>>2147926Sometimes I ask myself, "Why does Crona need a gender?"
Crona was Medusa's first attempt at creating a Kishin. Medusa is said to be Crona's mother, but given the fact that Medusa is a witch and Crona is a failed Kishin, I kind of got the vibe that Crona is a magically-created artificial lifeform, like a homunculus. If that's the case, then there really wouldn't be much reason to give the body genitalia in the first place, since Kishin don't reproduce like that.

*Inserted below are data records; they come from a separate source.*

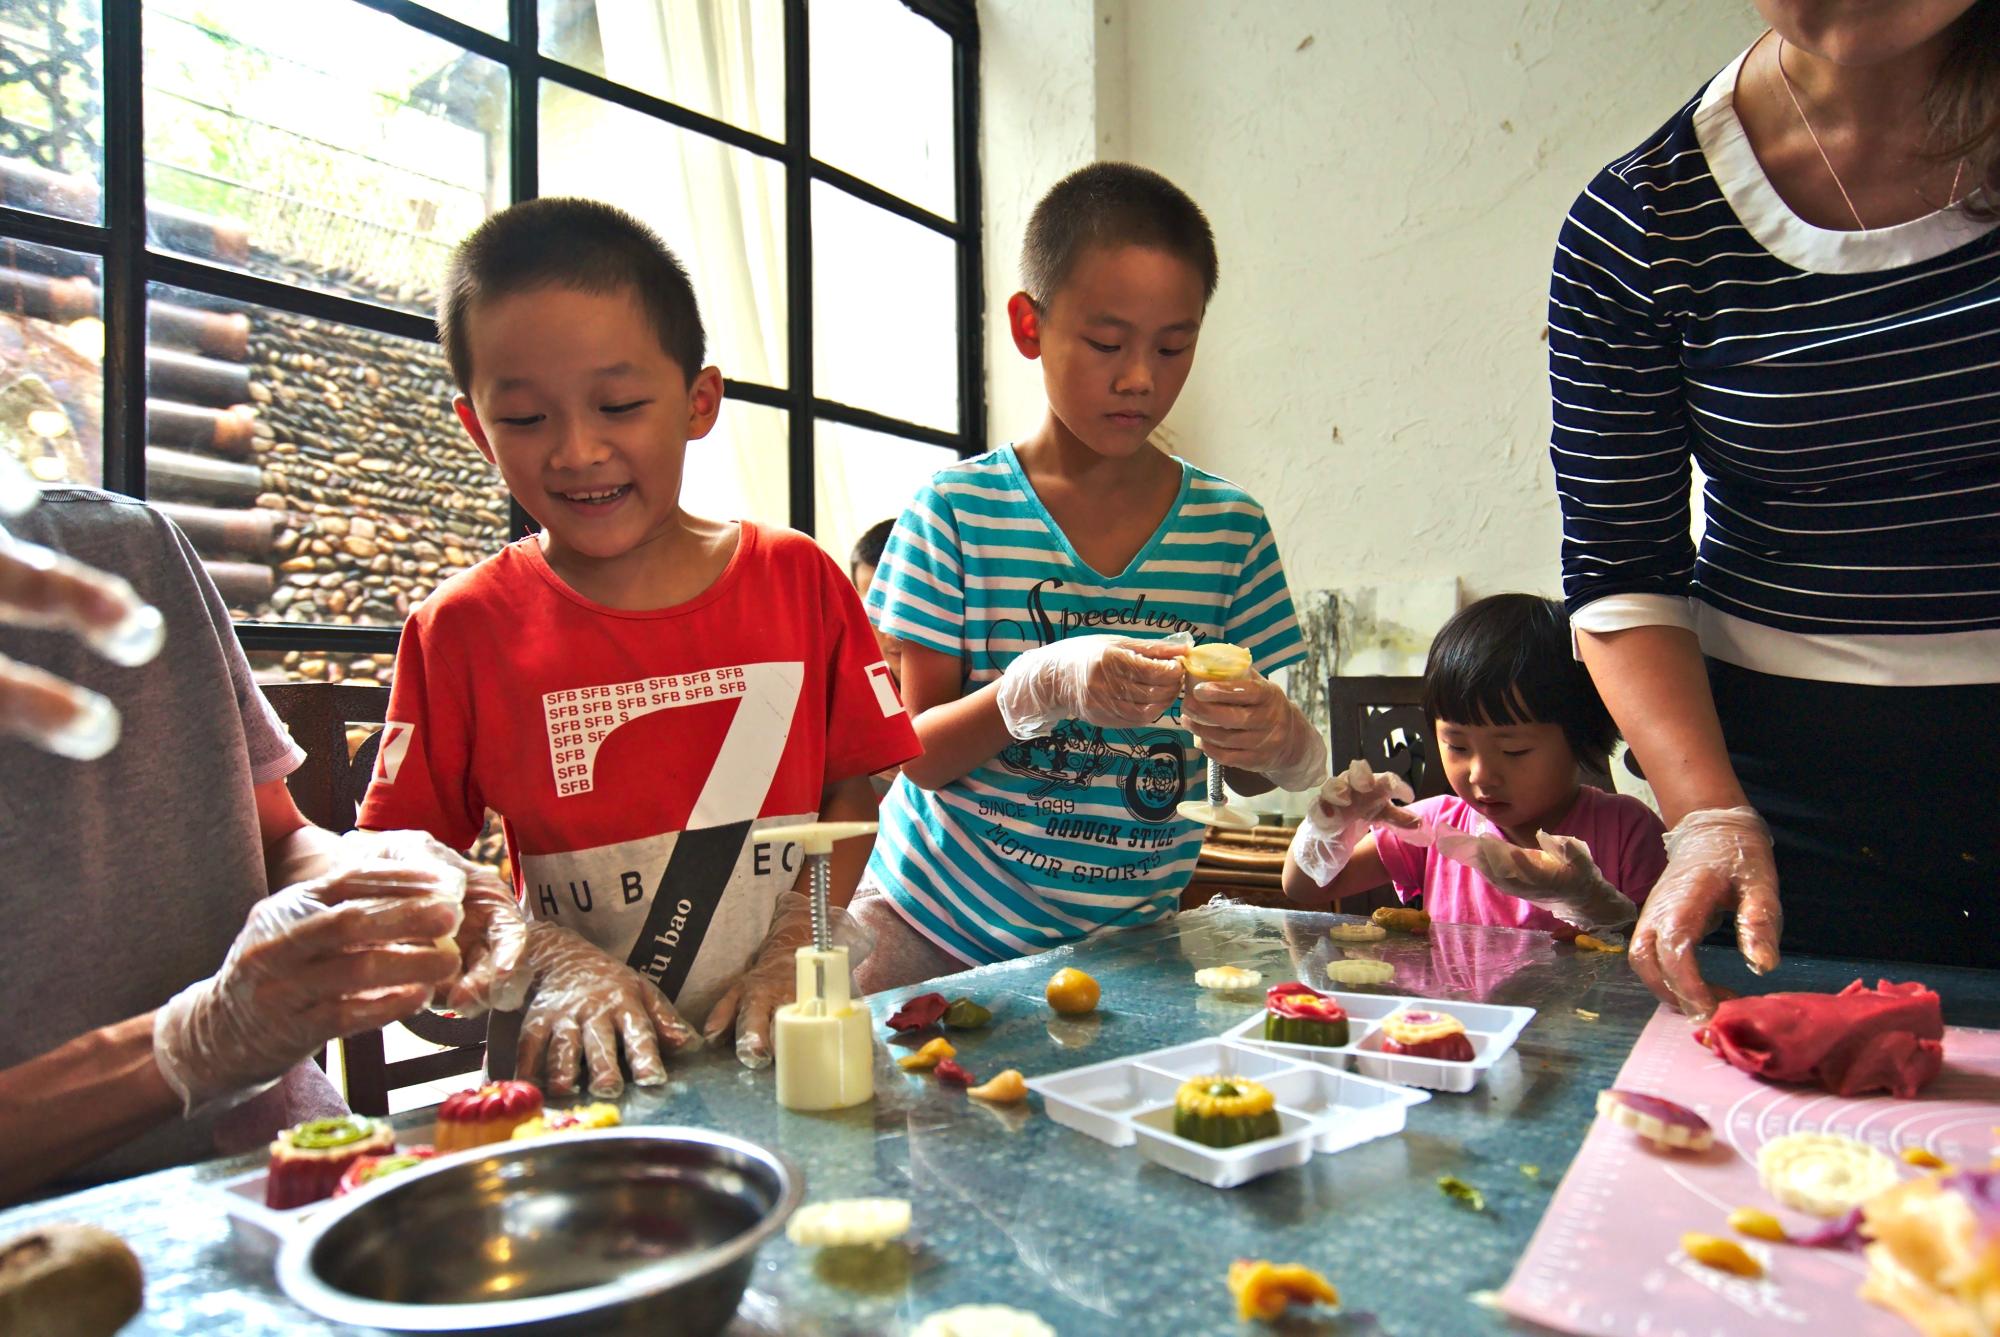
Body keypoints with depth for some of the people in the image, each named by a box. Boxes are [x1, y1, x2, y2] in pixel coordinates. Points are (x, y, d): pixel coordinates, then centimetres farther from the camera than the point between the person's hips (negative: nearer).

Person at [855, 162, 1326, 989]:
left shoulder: (1231, 527, -2)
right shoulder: (957, 511, -9)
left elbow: (1247, 775, 2)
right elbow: (917, 755, -11)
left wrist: (1279, 741, -22)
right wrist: (1043, 685, -29)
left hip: (1124, 942, 2)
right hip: (934, 930, -1)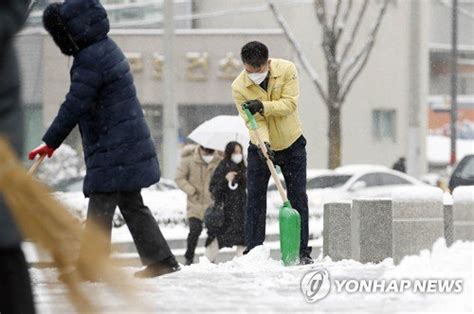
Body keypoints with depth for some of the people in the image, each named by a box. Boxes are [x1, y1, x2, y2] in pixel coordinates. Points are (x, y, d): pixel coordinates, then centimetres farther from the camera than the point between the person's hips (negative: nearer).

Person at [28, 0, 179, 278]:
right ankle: (160, 260, 16)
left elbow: (74, 107, -19)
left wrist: (51, 142, -11)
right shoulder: (106, 48, 13)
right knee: (132, 205, 14)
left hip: (112, 151, -10)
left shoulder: (90, 59, -19)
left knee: (100, 208, -8)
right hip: (130, 144, 10)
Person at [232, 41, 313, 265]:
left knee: (298, 196, 0)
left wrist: (263, 106, -37)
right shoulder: (239, 87, -20)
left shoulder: (286, 70, -18)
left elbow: (290, 104, -24)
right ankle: (253, 252, -2)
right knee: (255, 198, -5)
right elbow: (252, 121, -25)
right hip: (261, 146, 0)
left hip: (292, 145, 0)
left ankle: (302, 251, 4)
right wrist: (263, 142, -42)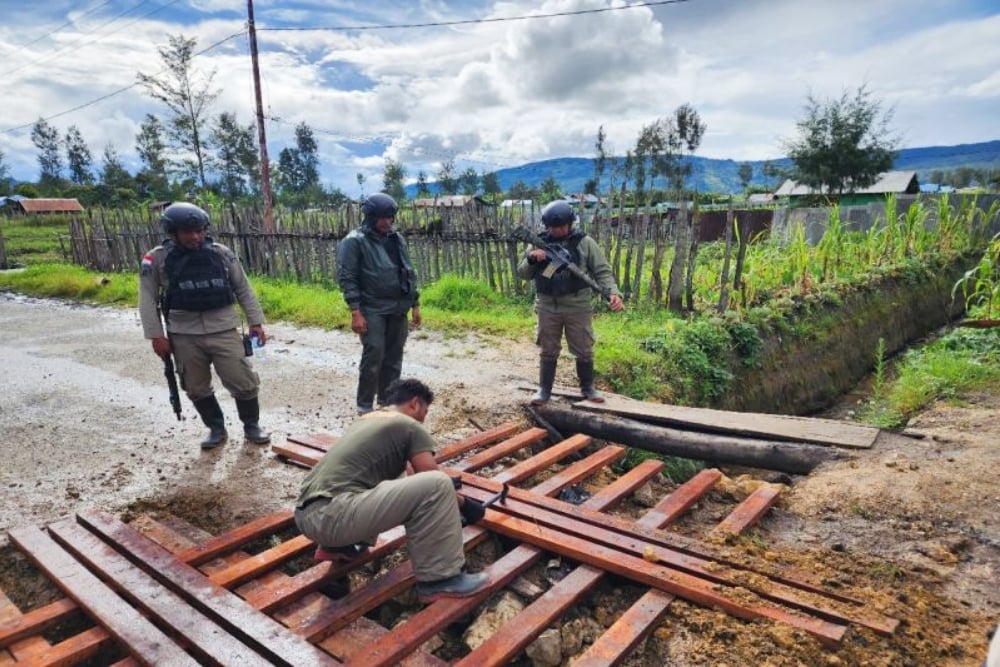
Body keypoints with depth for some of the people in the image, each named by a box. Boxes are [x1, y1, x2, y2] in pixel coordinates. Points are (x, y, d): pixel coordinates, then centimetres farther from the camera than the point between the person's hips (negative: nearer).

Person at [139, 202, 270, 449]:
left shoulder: (222, 254, 0)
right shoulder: (157, 259, -2)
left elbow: (243, 290, 7)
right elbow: (148, 299, 2)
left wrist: (256, 322, 3)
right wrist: (156, 335, -3)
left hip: (223, 330, 0)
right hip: (184, 335, 1)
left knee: (243, 382, -1)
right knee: (197, 388, 11)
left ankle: (251, 426, 21)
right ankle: (217, 429, 30)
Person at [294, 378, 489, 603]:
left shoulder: (366, 419, 27)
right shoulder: (411, 427, 3)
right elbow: (434, 483, 2)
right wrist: (464, 504, 22)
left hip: (307, 514, 9)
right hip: (331, 516, -9)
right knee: (437, 485, -13)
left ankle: (336, 546, 25)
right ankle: (438, 580, -1)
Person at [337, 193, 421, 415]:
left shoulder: (397, 239, 12)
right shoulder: (354, 241, -7)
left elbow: (409, 273, 17)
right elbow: (347, 278, -11)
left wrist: (415, 305, 13)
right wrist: (356, 312, -17)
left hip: (398, 310, 6)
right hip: (373, 311, -6)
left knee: (394, 358, 10)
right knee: (373, 357, -8)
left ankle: (388, 402, 23)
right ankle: (365, 407, 4)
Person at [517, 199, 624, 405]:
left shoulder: (585, 243, -2)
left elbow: (602, 271, -5)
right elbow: (523, 274, 6)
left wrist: (613, 293, -22)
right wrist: (531, 258, -15)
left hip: (578, 308, -1)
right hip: (547, 308, 1)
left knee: (584, 350, 10)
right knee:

No testes or ovaries would not only mean no physically verifiable sex, but also mean much less testosterone and estrogen, giving way to an androgynous appearance, which the kid definitely has. And I don't mean androgyny as in boypretty, I mean smack-in-the-middle, "I'm sorry, sir/ma'am, but are you a sir or a ma'am?" androgyny.
My headcanon? Crona is a it.
Now, due to the nature of the English language, if you call someone "it", you are implying they are not a person because people are either male or female. True, there are people with nonbinary gender identities and shit like that, but when it all comes down to it, you either have a dick or you don't. Even when it comes to ambiguous genitalia, people with ambiguous genitalia are to true hermaphrodites and genderless people as one-eyed people are to cyclopes. But what if we really did come across a person whose physical sex and could actually be disputed? Unless we're willing to adopt with some weird new hipster pronoun, we're going to have to refer to that person the singular they, causing every grammar Nazi in a 10-mile radius to simultaneously flip the table, or be satisfied with calling the person of unclassifiable sex and gender "it".
Or avoid referring to that person using a singular pronoun at all.
Personally, I'm comfortable with calling Crona "it". We're probably going to come across similar characters in the future, so we might as well get used over "it" now.